[Start of section]

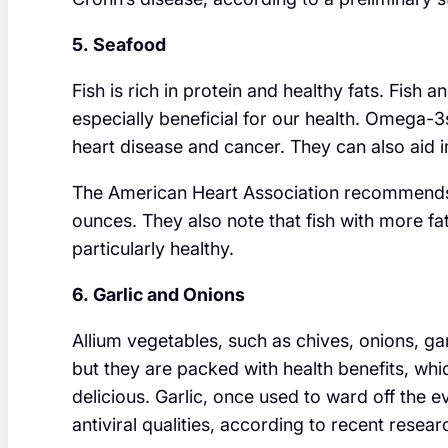
5. Seafood
Fish is rich in protein and healthy fats. Fish
especially beneficial for our health. Omega-3
heart disease and cancer. They can also aid 
The American Heart Association recommends e
ounces. They also note that fish with more fa
particularly healthy.
6. Garlic and Onions
Allium vegetables, such as chives, onions, g
but they are packed with health benefits, whic
delicious. Garlic, once used to ward off the e
antiviral qualities, according to recent resear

[End of section]

■ What you have to do ■
Take the listing above and restate it word for word, without its pictures.

■ Task solution ■
5. Seafood
Fish is rich in protein and healthy fats. Fish
especially beneficial for our health. Omega-3
heart disease and cancer. They can also aid 
The American Heart Association recommends e
ounces. They also note that fish with more fa
particularly healthy.
6. Garlic and Onions
Allium vegetables, such as chives, onions, g
but they are packed with health benefits, whic
delicious. Garlic, once used to ward off the e
antiviral qualities, according to recent resear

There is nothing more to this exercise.